Zvi Bar’el writes: [T]hanks to Syria’s murderousness, along with help from Egypt and support from Jordan, Hamas is reexamining the map of the region’s political topography and changing course: no more armed struggle against Israel, but a popular struggle, meaning demonstrations and civil disobedience, as well as a willingness to drop its previous preconditions for joining the Palestine Liberation Organization, an understanding that it must recognize the agreements the PLO has signed and a return to the ballot box as the accepted method of achieving political victory.

Hamas cannot be more righteous than the Muslim Brotherhood, and if the Brotherhood in Egypt is participating in the political game – and winning it – then so can Hamas.

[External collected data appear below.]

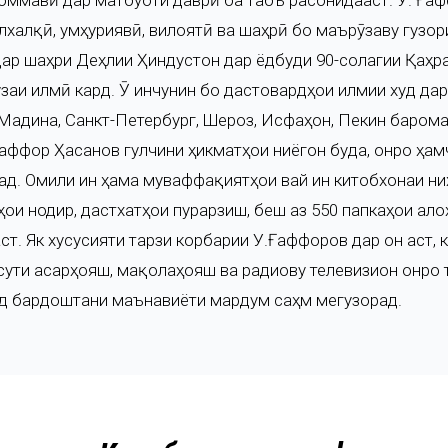
оммавӣ дар матбуоти даврӣ ба табъ расонидааст. У. Ғаф
лхалқӣ, ҷумҳуриявӣ, вилоятӣ ва шаҳрӣ бо маърӯзаву гуз
дар шаҳри Деҳлии Ҳиндустон дар ёдбуди 90-солагии Қаҳр
заи илмӣ кард. Ӯ инчунин бо дастовардҳои илмии худ дар
 Мадина, Санкт-Петербург, Шероз, Исфаҳон, Пекин баром
аффор Ҳасанов гулчини ҳикматҳои ниёгон буда, онро ҳам
ад. Омили ин ҳама муваффақиятҳои вай ин китобхонаи ниҳо
ҳои нодир, дастхатҳои пурарзиш, беш аз 550 папкаҳои ал
ст. Як хусусияти тарзи корбарии У.Ғаффоров дар он аст, 
сути асарҳояш, мақолаҳояш ва радиову телевизион онро т
д бардоштани маънавиёти мардум саҳм мегузорад.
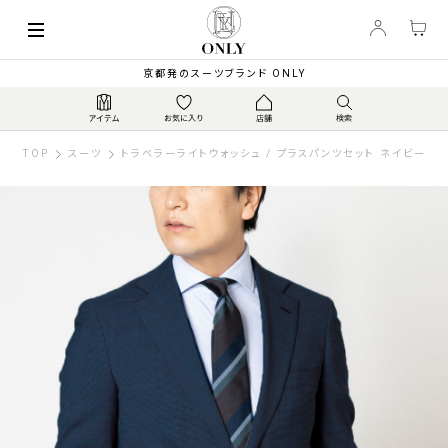
京都発のスーツブランド ONLY
TOP
スーツ
トラベラーライトウォッシュ / プラスパンツセット ネイビー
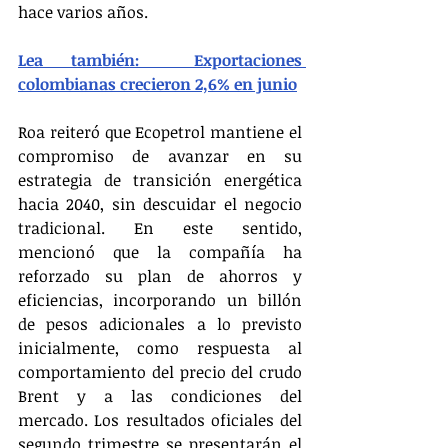
hace varios años.
Lea también:  Exportaciones 
colombianas crecieron 2,6% en junio
Roa reiteró que Ecopetrol mantiene el 
compromiso de avanzar en su 
estrategia de transición energética 
hacia 2040, sin descuidar el negocio 
tradicional. En este sentido, 
mencionó que la compañía ha 
reforzado su plan de ahorros y 
eficiencias, incorporando un billón 
de pesos adicionales a lo previsto 
inicialmente, como respuesta al 
comportamiento del precio del crudo 
Brent y a las condiciones del 
mercado. Los resultados oficiales del 
segundo trimestre se presentarán el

Six years have passed since the last election in the territories, in which Hamas won a sweeping victory. That election derived its authority from the Oslo Accords, which the PLO signed with Israel, and the U.S. administration was the driving force behind it. But since then, the administration has repeatedly rued its democratic aspirations, and together with Israel, it boycotted the electoral results. Even Hamas’ willingness to cooperate with Israel, albeit only on the administrative level, was pushed away with a 10-foot pole. “Hamas or Abbas” became the diplomatic slogan – and an excellent excuse for Israel to abandon any serious diplomatic process.

The illusion that has been peddled ever since is that it is possible to sign a separate peace with the Palestinian Authority while continuing to bomb Gaza – to allow the Palestinians to open department stores and discotheques in Ramallah while strangling 1.5 million Palestinians in Gaza. The split between Fatah and Hamas was seen as irreversible, something that could be relied on to perpetuate the diplomatic freeze. Fatahland and Hamastan were etched into the Israeli consciousness as two states for two peoples, the people of the West Bank and the people of Gaza, rather than as a struggle between rival political leaderships. The possibility that the Palestinians would view this split as an anomaly never even entered Israelis’ heads.

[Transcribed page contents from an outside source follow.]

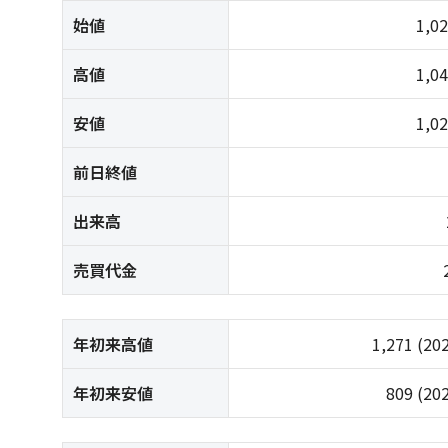
始値
1,0
高値
1,0
安値
1,0
前日終値
出来高
売買代金
年初来高値
1,271
(20
年初来安値
809
(20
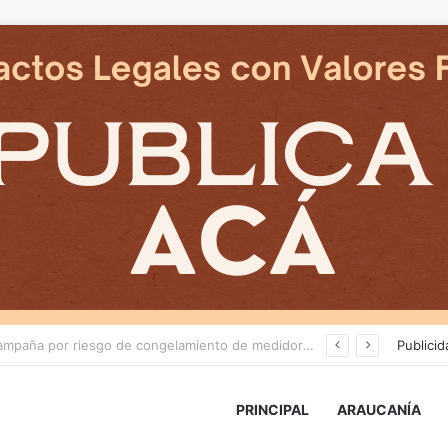
Deportes Temuco termina relación contractual con Arturo Sanhueza tras derrota ante Copiapó
Publicid
PRINCIPAL
ARAUCANÍA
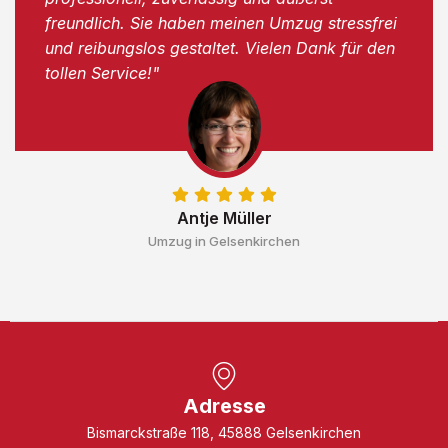
freundlich. Sie haben meinen Umzug stressfrei
und reibungslos gestaltet. Vielen Dank für den
tollen Service!"
Antje Müller
Umzug in Gelsenkirchen
Adresse
Bismarckstraße 118, 45888 Gelsenkirchen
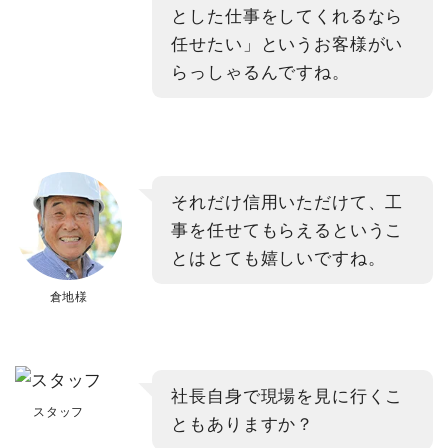
とした仕事をしてくれるなら
任せたい」というお客様がい
らっしゃるんですね。
それだけ信用いただけて、工
事を任せてもらえるというこ
とはとても嬉しいですね。
倉地様
社長自身で現場を見に行くこ
スタッフ
ともありますか？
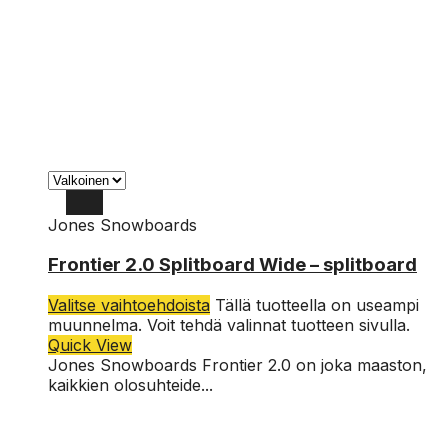
Jones Snowboards
158W
Frontier 2.0 Splitboard Wide – splitboard
161W
Valitse vaihtoehdoista
Tällä tuotteella on useampi
164W
muunnelma. Voit tehdä valinnat tuotteen sivulla.
Quick View
Jones Snowboards Frontier 2.0 on joka maaston,
kaikkien olosuhteide...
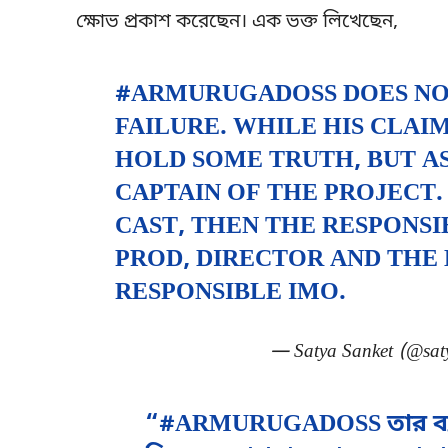
ক্ষোভ প্রকাশ করেছেন। এক ভক্ত লিখেছেন,
#ARMURUGADOSS
DOES NO
FAILURE. WHILE HIS CLAI
HOLD SOME TRUTH, BUT A
CAPTAIN OF THE PROJECT.
CAST, THEN THE RESPONSIB
PROD, DIRECTOR AND THE 
RESPONSIBLE IMO.
— Satya Sanket (@sat
“#ARMURUGADOSS তার ব্যর্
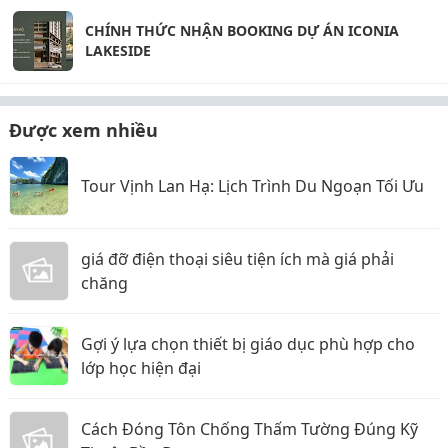
CHÍNH THỨC NHẬN BOOKING DỰ ÁN ICONIA
LAKESIDE
Được xem nhiều
Tour Vịnh Lan Hạ: Lịch Trình Du Ngoạn Tối Ưu
giá đỡ điện thoại siêu tiện ích mà giá phải
chăng
Gợi ý lựa chọn thiết bị giáo dục phù hợp cho
lớp học hiện đại
Cách Đóng Tôn Chống Thấm Tường Đúng Kỹ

But things change. Hamas and Fatah are reconciling – not because of Israel’s beaux yeux [how it will look], but because it is in the Palestinians’ interest, and new regional circumstances laid the groundwork for this to come about. Israel can either ignore this development, wage all-out war against the reconciliation or try to correct the diplomatic error it made half a dozen years ago.

There’s no need to hold your breath. Israel has already announced its choice. But there’s no law (yet ) against playing “what if,” so it’s permissible to think about what would have happened had Israel instead announced that it welcomes Hamas leader Khaled Meshal’s statements, hopes Hamas will turn into a legitimate political party and agrees to negotiate with any elected Palestinian government that is willing to negotiate with it. Such a government, established on the basis of a Palestinian consensus, would in any case be acceptable to most countries in the world, making Israel’s refusal to recognize it irrelevant.

It’s also permissible to wonder: Will Israel refuse contacts with an Egyptian government established by the Muslim Brotherhood? Will it abrogate the peace treaty with Jordan should the Hashemite king grant sanctuary to Hamas’ leadership? And if not, why should it boycott the Palestinian Authority?